Reproduce every one of the records below word for word, with each line unchanged and in its original order.

[Saved entries]
--- START ---

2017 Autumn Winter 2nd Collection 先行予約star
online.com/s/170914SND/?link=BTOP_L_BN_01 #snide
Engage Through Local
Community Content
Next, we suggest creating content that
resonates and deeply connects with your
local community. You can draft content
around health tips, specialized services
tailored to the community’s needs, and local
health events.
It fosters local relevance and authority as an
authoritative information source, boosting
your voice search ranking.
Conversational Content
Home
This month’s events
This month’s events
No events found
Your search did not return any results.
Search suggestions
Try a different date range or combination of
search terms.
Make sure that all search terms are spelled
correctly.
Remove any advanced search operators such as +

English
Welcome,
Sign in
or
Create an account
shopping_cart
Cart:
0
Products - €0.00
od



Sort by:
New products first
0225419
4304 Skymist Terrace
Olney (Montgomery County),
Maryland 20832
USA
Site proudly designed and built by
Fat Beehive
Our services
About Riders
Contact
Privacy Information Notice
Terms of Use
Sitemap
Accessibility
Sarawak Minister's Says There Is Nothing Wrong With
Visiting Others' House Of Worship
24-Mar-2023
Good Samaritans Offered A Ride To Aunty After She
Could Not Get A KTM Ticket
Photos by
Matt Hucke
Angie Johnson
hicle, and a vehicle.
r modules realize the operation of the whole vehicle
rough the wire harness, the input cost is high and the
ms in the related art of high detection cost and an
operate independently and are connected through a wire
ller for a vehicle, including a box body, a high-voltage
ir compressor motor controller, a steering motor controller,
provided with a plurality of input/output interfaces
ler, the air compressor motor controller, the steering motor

--- END ---

[Solution for this problem]
2017 Autumn Winter 2nd Collection 先行予約star
online.com/s/170914SND/?link=BTOP_L_BN_01 #snide
Engage Through Local
Community Content
Next, we suggest creating content that
resonates and deeply connects with your
local community. You can draft content
around health tips, specialized services
tailored to the community’s needs, and local
health events.
It fosters local relevance and authority as an
authoritative information source, boosting
your voice search ranking.
Conversational Content
Home
This month’s events
This month’s events
No events found
Your search did not return any results.
Search suggestions
Try a different date range or combination of
search terms.
Make sure that all search terms are spelled
correctly.
Remove any advanced search operators such as +

English
Welcome,
Sign in
or
Create an account
shopping_cart
Cart:
0
Products - €0.00
od



Sort by:
New products first
0225419
4304 Skymist Terrace
Olney (Montgomery County),
Maryland 20832
USA
Site proudly designed and built by
Fat Beehive
Our services
About Riders
Contact
Privacy Information Notice
Terms of Use
Sitemap
Accessibility
Sarawak Minister's Says There Is Nothing Wrong With
Visiting Others' House Of Worship
24-Mar-2023
Good Samaritans Offered A Ride To Aunty After She
Could Not Get A KTM Ticket
Photos by
Matt Hucke
Angie Johnson
hicle, and a vehicle.
r modules realize the operation of the whole vehicle
rough the wire harness, the input cost is high and the
ms in the related art of high detection cost and an
operate independently and are connected through a wire
ller for a vehicle, including a box body, a high-voltage
ir compressor motor controller, a steering motor controller,
provided with a plurality of input/output interfaces
ler, the air compressor motor controller, the steering motor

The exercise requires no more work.